— Start Task material —

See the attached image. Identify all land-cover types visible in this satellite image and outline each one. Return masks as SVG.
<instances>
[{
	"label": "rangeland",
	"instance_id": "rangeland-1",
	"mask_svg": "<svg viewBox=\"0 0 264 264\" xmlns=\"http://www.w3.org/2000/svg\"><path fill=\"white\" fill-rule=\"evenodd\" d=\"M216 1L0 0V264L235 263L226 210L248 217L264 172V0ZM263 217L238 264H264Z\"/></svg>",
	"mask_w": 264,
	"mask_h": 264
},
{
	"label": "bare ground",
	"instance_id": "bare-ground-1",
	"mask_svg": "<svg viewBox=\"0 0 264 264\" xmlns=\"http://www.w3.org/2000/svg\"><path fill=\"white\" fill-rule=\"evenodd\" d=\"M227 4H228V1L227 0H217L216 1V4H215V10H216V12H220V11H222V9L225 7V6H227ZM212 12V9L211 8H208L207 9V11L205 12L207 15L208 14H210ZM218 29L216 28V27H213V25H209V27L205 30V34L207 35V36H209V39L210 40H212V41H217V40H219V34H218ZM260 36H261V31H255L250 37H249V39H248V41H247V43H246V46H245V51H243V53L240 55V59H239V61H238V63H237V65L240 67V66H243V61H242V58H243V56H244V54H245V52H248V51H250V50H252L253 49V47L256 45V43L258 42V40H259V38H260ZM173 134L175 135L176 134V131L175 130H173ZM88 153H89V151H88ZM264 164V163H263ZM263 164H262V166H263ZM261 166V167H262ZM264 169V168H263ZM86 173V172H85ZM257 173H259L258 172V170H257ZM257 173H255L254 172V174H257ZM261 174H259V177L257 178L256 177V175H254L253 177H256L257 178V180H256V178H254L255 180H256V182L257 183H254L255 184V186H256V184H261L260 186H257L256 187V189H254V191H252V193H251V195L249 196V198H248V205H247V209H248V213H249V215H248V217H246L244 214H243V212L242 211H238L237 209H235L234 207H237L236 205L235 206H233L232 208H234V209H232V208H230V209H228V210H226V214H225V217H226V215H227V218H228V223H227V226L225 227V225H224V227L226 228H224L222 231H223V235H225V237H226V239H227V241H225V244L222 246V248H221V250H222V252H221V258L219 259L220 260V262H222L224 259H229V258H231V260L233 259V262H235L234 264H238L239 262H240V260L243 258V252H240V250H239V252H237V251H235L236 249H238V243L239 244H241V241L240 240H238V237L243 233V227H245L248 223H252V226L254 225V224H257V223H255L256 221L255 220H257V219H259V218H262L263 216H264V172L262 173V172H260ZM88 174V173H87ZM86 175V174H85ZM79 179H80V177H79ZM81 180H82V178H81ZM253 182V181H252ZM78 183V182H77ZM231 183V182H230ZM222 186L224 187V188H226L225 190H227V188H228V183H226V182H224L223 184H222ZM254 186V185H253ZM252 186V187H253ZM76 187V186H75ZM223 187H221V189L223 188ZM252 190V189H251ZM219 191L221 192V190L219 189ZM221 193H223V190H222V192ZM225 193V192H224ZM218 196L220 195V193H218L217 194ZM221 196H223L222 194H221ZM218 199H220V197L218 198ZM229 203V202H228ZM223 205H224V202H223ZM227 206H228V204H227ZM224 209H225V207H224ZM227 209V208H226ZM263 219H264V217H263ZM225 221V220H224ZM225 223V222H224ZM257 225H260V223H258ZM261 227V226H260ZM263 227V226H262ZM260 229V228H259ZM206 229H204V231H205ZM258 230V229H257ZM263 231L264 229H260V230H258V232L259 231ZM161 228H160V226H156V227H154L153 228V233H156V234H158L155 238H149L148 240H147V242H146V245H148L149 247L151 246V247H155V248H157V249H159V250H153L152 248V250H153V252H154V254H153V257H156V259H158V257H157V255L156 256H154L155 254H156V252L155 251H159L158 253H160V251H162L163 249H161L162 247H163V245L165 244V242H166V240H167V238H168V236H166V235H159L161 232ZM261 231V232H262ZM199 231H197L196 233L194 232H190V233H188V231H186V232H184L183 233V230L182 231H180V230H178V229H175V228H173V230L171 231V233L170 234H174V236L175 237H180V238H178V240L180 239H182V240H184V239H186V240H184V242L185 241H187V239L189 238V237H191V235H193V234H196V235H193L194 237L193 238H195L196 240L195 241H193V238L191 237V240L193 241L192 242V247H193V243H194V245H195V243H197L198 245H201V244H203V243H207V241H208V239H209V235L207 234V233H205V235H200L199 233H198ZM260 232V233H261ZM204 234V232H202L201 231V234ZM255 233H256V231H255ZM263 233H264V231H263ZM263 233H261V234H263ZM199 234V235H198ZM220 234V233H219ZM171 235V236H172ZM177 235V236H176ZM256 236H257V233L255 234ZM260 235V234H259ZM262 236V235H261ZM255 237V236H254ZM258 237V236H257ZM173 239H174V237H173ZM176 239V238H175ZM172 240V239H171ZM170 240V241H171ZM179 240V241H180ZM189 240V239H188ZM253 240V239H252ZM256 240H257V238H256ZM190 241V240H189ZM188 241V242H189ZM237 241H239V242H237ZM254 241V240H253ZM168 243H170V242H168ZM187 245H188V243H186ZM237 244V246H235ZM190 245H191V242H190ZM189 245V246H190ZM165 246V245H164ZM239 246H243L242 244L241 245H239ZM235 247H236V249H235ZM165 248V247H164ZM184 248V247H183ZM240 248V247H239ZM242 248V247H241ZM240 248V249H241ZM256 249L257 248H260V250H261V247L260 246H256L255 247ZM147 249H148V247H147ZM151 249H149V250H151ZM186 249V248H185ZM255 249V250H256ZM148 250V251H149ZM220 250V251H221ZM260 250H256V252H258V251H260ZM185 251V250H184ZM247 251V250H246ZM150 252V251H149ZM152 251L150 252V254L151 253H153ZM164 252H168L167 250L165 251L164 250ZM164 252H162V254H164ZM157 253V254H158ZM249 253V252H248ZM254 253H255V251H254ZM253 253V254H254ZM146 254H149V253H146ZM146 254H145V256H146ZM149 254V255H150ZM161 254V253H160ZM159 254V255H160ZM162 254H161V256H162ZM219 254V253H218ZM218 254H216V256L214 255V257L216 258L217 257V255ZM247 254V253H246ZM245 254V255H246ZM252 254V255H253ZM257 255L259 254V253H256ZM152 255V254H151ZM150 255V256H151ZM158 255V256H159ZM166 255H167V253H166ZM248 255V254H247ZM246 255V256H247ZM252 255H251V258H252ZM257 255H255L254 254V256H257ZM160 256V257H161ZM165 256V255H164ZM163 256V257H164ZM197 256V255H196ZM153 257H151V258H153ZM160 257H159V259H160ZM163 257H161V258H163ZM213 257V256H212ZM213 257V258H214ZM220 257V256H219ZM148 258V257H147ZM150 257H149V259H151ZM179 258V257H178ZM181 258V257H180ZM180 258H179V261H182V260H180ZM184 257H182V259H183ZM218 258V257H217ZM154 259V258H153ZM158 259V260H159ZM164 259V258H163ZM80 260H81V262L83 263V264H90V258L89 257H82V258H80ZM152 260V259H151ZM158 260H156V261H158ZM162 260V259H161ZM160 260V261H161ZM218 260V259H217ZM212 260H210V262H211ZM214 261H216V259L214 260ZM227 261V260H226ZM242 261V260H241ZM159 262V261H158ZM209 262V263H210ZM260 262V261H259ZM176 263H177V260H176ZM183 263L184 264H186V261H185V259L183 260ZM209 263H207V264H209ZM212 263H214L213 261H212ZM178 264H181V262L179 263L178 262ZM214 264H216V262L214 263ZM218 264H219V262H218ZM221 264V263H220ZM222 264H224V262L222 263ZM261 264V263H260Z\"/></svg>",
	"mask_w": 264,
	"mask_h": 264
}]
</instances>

— End Task material —

» Exercise goal:
Please reproduce the stretch from the start of the data through the line containing "1L0 0V264L235 263L226", swapping "satellite image" for "aerial photograph" and leaving everything else unchanged.

» Solution for this task:
See the attached image. Identify all land-cover types visible in this aerial photograph and outline each one. Return masks as SVG.
<instances>
[{
	"label": "rangeland",
	"instance_id": "rangeland-1",
	"mask_svg": "<svg viewBox=\"0 0 264 264\" xmlns=\"http://www.w3.org/2000/svg\"><path fill=\"white\" fill-rule=\"evenodd\" d=\"M216 1L0 0V264L235 263L226 210L248 217L264 172V0ZM263 217L238 264H264Z\"/></svg>",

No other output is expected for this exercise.